Homes throughout North America grow grass as an attractive groundcover. Most turfgrass species are hardy and will thrive with standard lawn practices like regular mowing and fertilization, but even the most well-maintained lawn can sometimes have problems. Whether it's a disease or an insect pest, treat the problem immediately to defend your yard's health and beauty. An untreated problem will typically grow worse and can end up killing your entire lawn.
Lawns that don't receive adequate irrigation will become drought stressed. The point at which a grass becomes stressed due to dehydration varies widely according to the grass species. For example, bermudagrass is much more drought-tolerant than annual ryegrass. Apply water as soon as you notice symptoms of drought stress. Symptoms include the grass turning a blueish-gray in color; widespread wilting of the grass leaves; and the grass not springing back into shape after being walked on or driven over with a lawn mower (i.e., footprints or track marks persist).
Various beetle species, including the notorious Japanese beetle, lay their eggs in the ground. These eggs hatch in the spring and summer, and the larvae can wreack havoc on the lawn as they eat away at the roots of the turfgrass. Surface signs include irregularly shaped yellow or brown spots in the grass. Use a spade to peel back a portion of the sod. If you count more than 10 grubs in a square foot of grass, the lawn needs to be treated. Standard acephate- or permethrin-based lawn insecticides effectively kill grubs.
Necrotic Ring Spot
The necrotic ring spot disease is caused by the Leptosphaeria korrae fungus. It's common in high-maintenance lawns like Kentucky bluegrass and is most prevalent during the moister fall and spring seasons. Symptoms include large ring-shaped spots in the grass made up of red- or yellow-hued grass. Reduce the chances of contracting this lawn disease by regularly reducing thatch to less than 1/2 inch every fall or spring, and regularly aerate to keep soil from compacting and to improve water and air movement. Overuse of nitrogen-rich fertilizers is also a common factor. If the fungus doesn't recede after changing these management practices, apply standard lawn fungicide to kill it.
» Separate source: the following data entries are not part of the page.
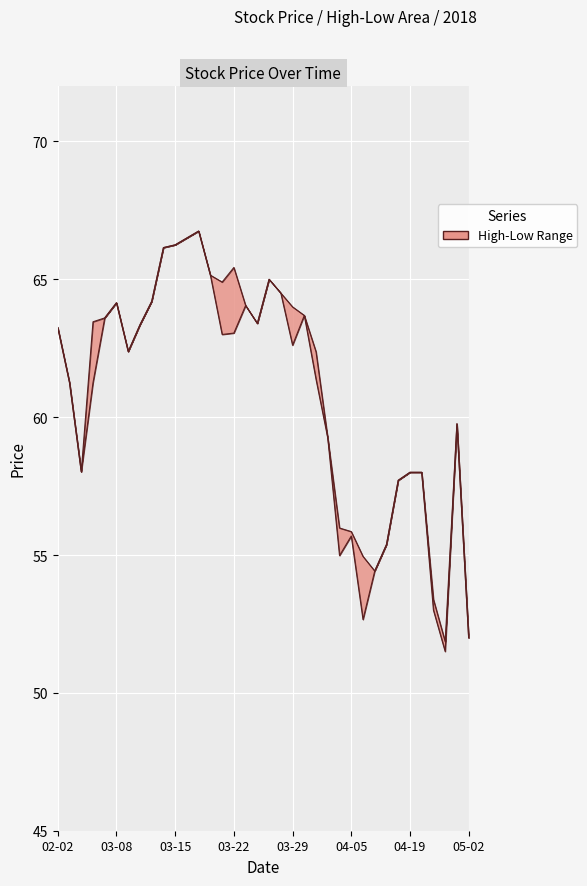

True or false: High and Low cross at least once.

False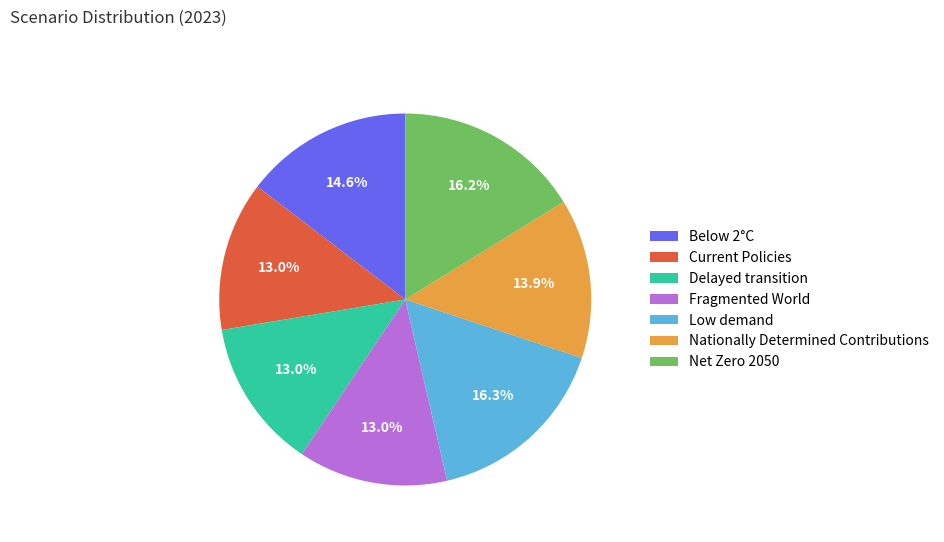

To the nearest percent, what percentage of the pie is Fragmented World?

13%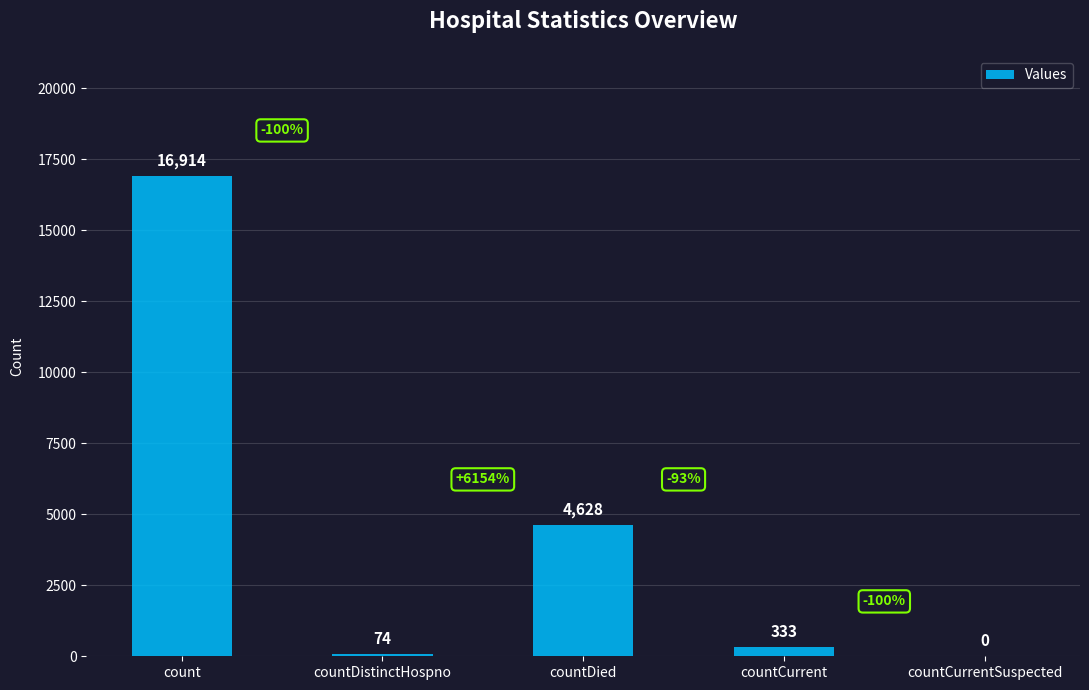

What is the maximum value shown in the chart?

16914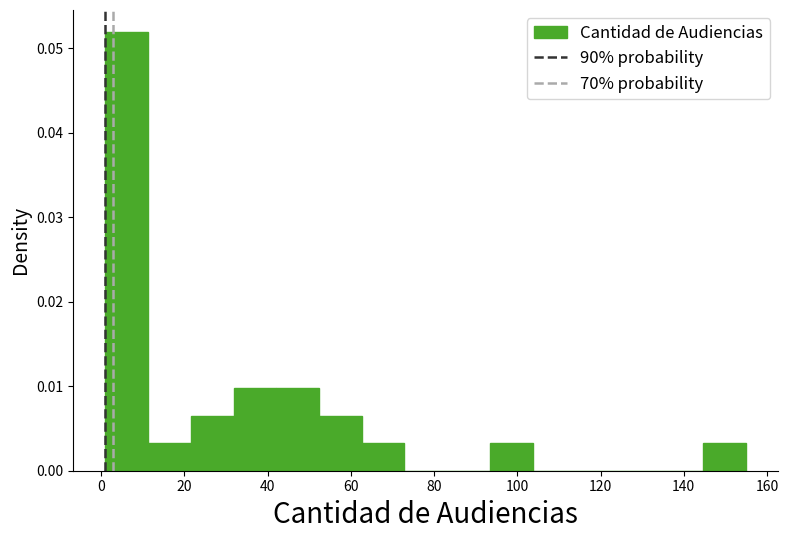

What is the height of the bar covering 32 to 42 on the x-axis? Neither the bar edges nor the heights are printed on the chart, so give them approximately, as read against the axes.

0.010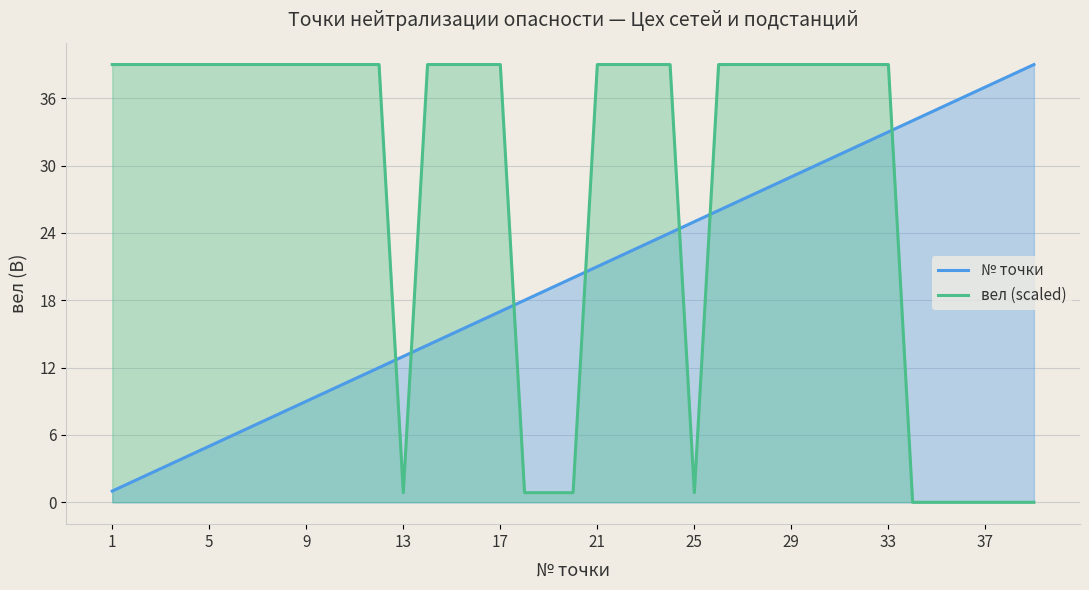

Which series has the widest spread of values?

вел (scaled)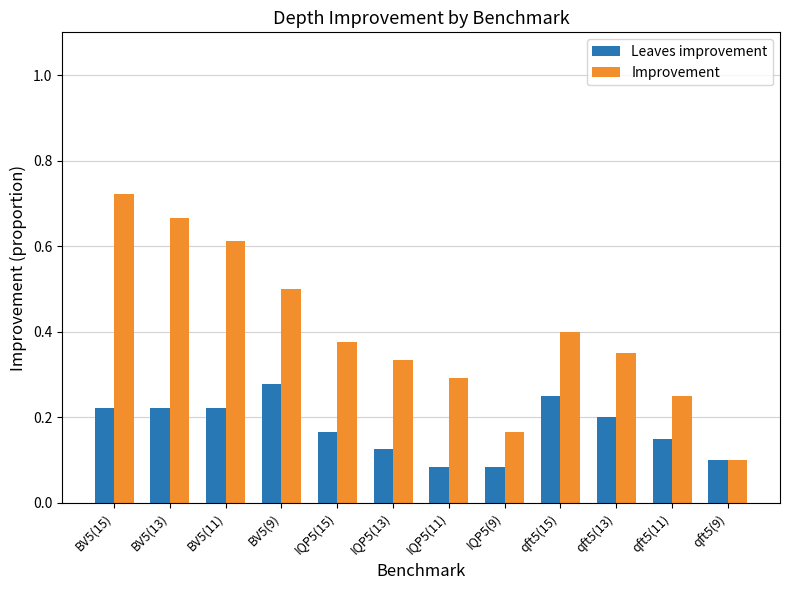

How many Improvement values are between 0 and 1?

12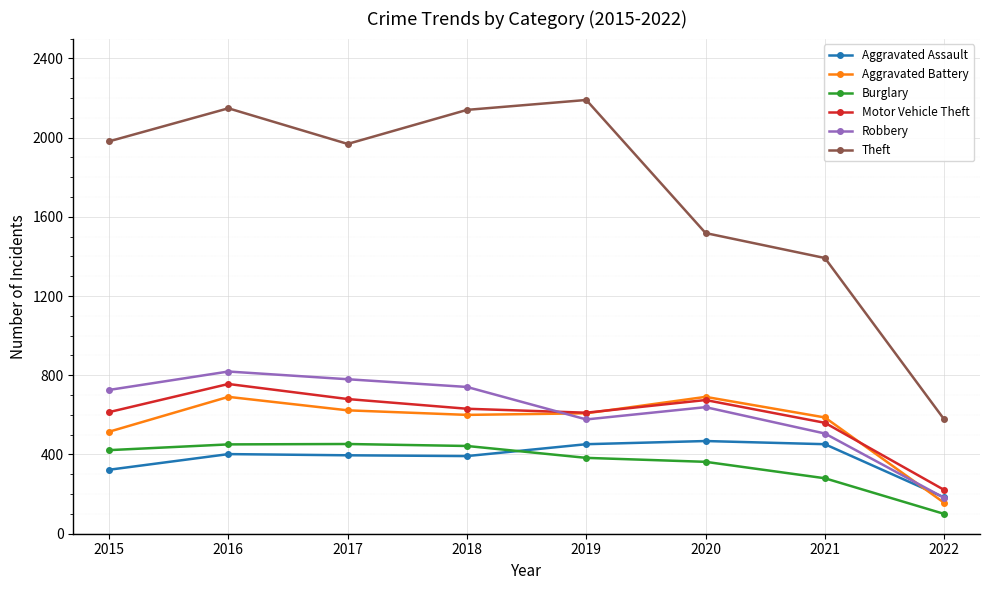

What is the difference between the maximum and minimum values in the Motor Vehicle Theft series?

535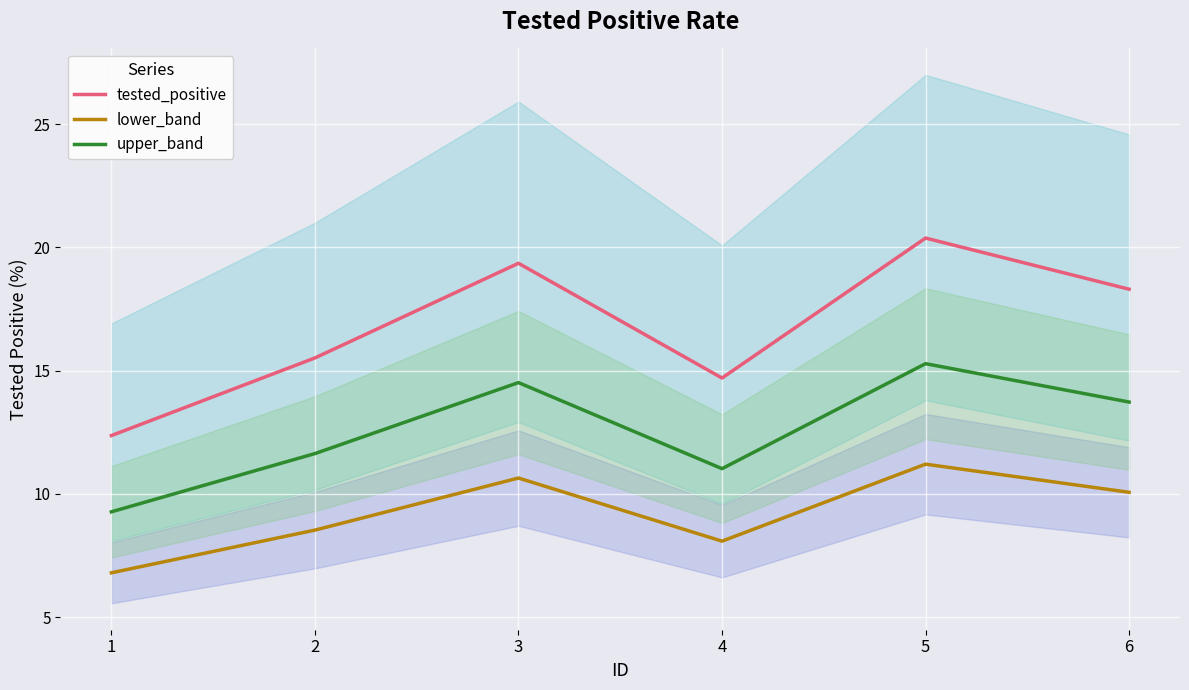

Read the tested_positive value at 3.

19.4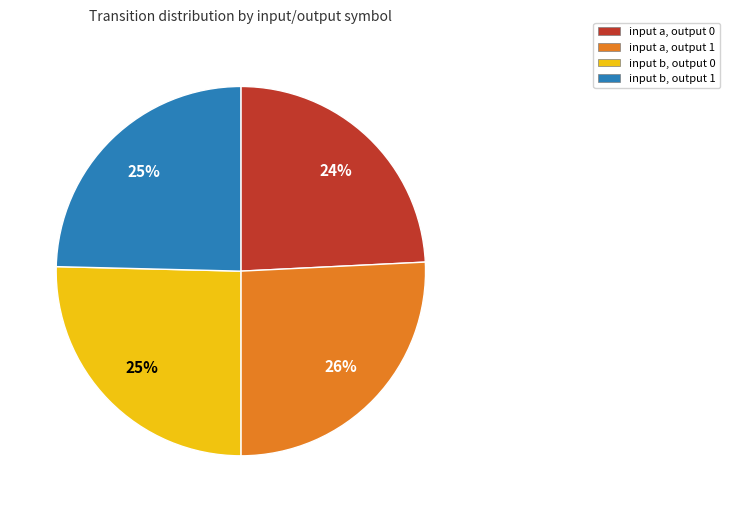

How many segments does this pie chart have?

4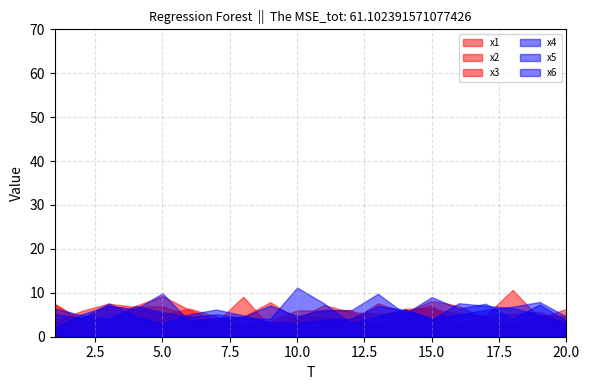

What is the approximate value of x1 at 12?

3.7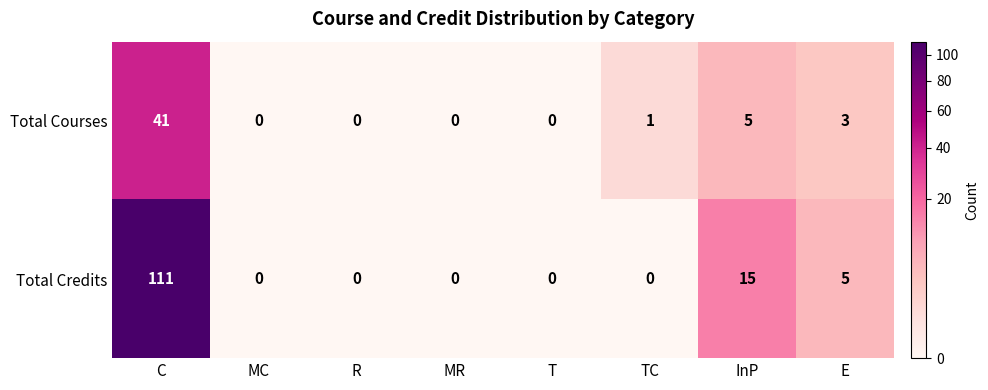

Which label corresponds to the largest value in the chart?

C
Powdery mildew (Erysiphe graminis) leaves grass covered in a white powder and, if left untreated, can kill the grass. Because the mildew requires moisture, you can kill it by reducing the amount of water applied to the lawn. Trimming overhead trees and surrounding shrubs can also help dry out the fungus by increasing sunlight on the lawn and opening up the area for increased airflow.